# Trade Shows



## Digital Basement (Apr 30, 2009)

We're an internet based t-shirt company looking to do some of our own DTG printing for small jobs and such. We got our search narrowed down to a few machines, but really want to see them more in action and maybe get a good deal at a trade show. We would like to be well up and running before Christmas, so the sooner the better. 

Anyone know any good shows for DTG printing soon?

We're considering this one Welcome to NBM Shows!

Thanks for any suggestions or help. We're in Atlanta, but can't wait until the ISS show in October.


----------



## DAGuide (Oct 2, 2006)

The two main trade shows are www.issshows.com and www.nbmshows.com. There is also a smaller embroidery focused show in Nashville every August called Emboidery Mart by www.nnep.net. SGIA (www.sgia.org) is usually in late Sept to late October each year and will be in New Orleans this year. You already missed the DAX Expos in Minny, MN and Kansas City. Some of the dtg manufacturers actually set up their own little events, but you will only see their printers at these shows. 

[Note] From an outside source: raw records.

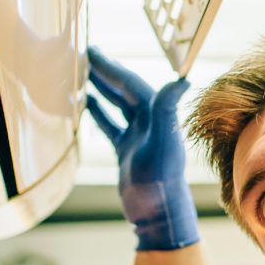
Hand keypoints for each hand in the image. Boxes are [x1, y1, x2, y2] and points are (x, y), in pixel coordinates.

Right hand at [85, 48, 200, 252]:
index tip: (92, 52)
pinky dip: (99, 113)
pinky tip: (86, 104)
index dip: (111, 67)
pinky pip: (110, 125)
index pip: (130, 83)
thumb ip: (167, 110)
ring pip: (116, 104)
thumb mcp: (162, 142)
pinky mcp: (127, 150)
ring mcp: (138, 135)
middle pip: (123, 89)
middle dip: (104, 72)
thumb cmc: (160, 179)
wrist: (157, 212)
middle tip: (83, 54)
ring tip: (80, 73)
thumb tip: (183, 78)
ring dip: (100, 88)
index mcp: (157, 115)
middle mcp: (149, 121)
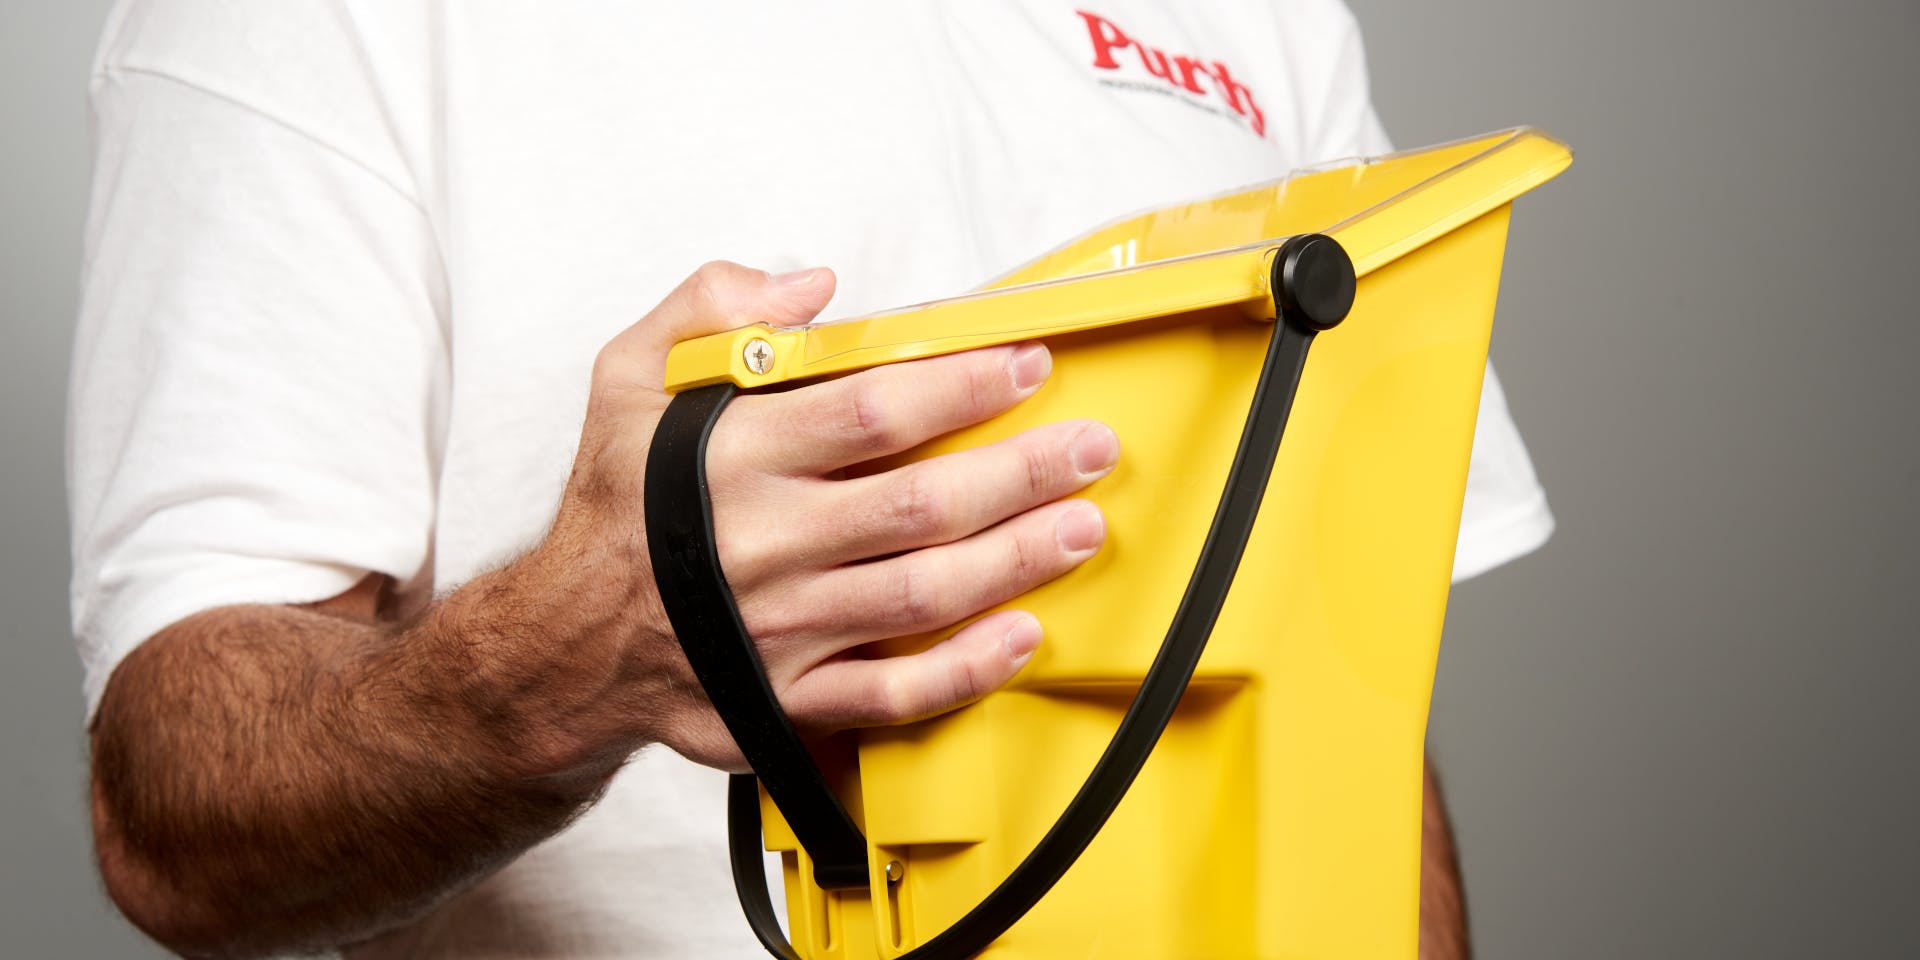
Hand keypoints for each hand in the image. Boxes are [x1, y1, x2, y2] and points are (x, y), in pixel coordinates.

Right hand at [531, 262, 1117, 770]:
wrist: (565, 643)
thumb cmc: (614, 504)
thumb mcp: (629, 377)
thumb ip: (709, 308)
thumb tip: (815, 284)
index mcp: (730, 459)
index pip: (869, 412)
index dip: (959, 386)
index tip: (1025, 365)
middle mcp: (762, 545)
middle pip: (917, 505)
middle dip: (1019, 472)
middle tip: (1091, 447)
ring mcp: (780, 630)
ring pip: (921, 596)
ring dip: (1015, 561)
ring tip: (1083, 525)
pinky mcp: (787, 700)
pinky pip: (890, 696)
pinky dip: (963, 672)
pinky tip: (1021, 637)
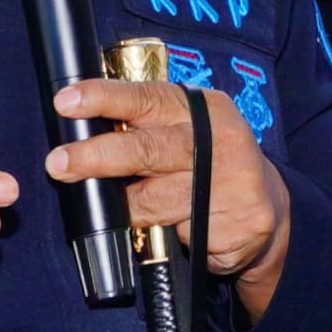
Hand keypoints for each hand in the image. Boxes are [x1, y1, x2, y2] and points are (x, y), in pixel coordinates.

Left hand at [50, 78, 291, 313]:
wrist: (273, 212)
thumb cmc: (214, 163)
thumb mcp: (191, 130)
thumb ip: (150, 124)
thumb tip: (83, 124)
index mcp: (205, 109)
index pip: (148, 97)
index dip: (104, 98)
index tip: (66, 103)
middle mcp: (219, 143)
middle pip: (147, 149)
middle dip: (96, 156)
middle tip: (59, 163)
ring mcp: (230, 187)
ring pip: (154, 200)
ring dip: (120, 206)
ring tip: (102, 206)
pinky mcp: (234, 227)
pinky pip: (175, 234)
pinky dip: (154, 235)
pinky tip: (153, 232)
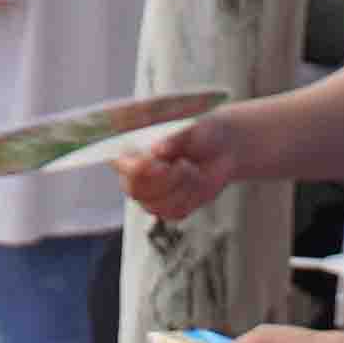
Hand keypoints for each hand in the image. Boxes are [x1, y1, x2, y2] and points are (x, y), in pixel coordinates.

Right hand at [112, 111, 241, 224]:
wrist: (223, 149)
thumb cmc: (201, 133)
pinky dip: (191, 197)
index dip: (136, 168)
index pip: (120, 163)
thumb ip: (173, 139)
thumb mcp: (190, 130)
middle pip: (135, 189)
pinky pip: (175, 212)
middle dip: (165, 180)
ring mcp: (149, 195)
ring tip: (192, 168)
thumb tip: (159, 150)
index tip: (161, 164)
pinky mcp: (167, 208)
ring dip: (182, 186)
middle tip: (184, 165)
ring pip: (157, 204)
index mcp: (132, 149)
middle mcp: (134, 174)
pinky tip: (195, 181)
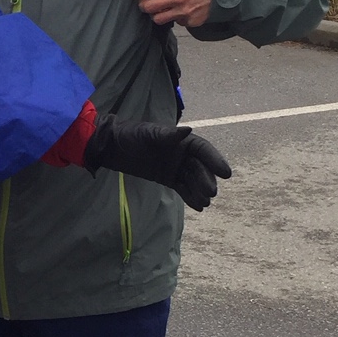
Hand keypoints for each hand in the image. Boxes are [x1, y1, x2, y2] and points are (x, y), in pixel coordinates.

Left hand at [83, 113, 231, 210]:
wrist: (111, 147)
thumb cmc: (130, 135)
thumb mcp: (148, 134)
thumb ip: (169, 135)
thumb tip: (188, 130)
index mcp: (181, 140)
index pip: (203, 150)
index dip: (215, 160)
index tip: (226, 173)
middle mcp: (181, 153)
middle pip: (199, 168)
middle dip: (206, 180)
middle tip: (211, 193)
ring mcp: (174, 166)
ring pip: (192, 180)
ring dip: (200, 191)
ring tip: (205, 203)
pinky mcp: (166, 178)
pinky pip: (182, 188)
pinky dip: (190, 197)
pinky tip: (199, 207)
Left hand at [131, 0, 214, 26]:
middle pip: (149, 7)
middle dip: (143, 4)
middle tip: (144, 2)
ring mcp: (184, 11)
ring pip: (159, 18)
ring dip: (156, 14)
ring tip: (158, 9)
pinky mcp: (191, 20)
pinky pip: (177, 22)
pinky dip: (176, 18)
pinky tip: (178, 11)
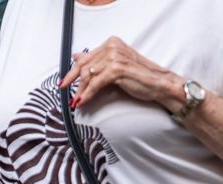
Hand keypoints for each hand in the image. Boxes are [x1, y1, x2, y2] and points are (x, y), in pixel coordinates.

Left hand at [60, 36, 179, 109]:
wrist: (158, 84)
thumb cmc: (139, 77)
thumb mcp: (115, 66)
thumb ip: (97, 61)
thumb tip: (76, 56)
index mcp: (111, 43)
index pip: (86, 57)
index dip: (73, 71)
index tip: (64, 81)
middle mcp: (112, 47)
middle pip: (84, 66)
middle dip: (73, 81)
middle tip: (64, 91)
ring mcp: (115, 57)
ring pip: (88, 75)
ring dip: (80, 90)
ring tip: (76, 100)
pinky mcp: (117, 69)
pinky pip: (95, 83)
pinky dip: (87, 94)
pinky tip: (83, 101)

Those are basically your choices. I would check the exhibitor lists to see who is exhibiting before determining which show to go to. Best wishes,

Mark


----------



## MardiGrasTexan (Oct 11, 2008)

Digital Basement said:


> We're considering this one Welcome to NBM Shows!


Your situation sounds a lot like ours. We'll be at the Fort Worth NBM Show at 10:30am tomorrow. We're very much looking forward to it. And, we look forward to the ISS Show later this year. By the way, the ISS Show is September 10-12 in Atlanta, not October.


----------



## Don-ColDesi (Oct 18, 2006)

Your purchase timeframe will dictate which show to attend. ISS in Schaumburg and Atlanta will be far larger shows than the NBM shows are - thus you will get a look at more vendors. Regardless of which show you attend, do your homework. There are a lot of new machine brands entering the market that do not have a proven track record. I suggest sending a specofoc file you want printed to each brand you are considering and see how they come out and how quickly they respond.

Good luck in your search.


----------



## dmfelder (Oct 25, 2008)

I believe ISS have even more shows than that. Here is the info: http://www.issshows.com/


----------



## Don-ColDesi (Oct 18, 2006)

I do realize that there are more than these two shows, but the New England show is very lightly attended by both vendors and buyers and didn't think about Ft. Worth as it is out of our territory!


----------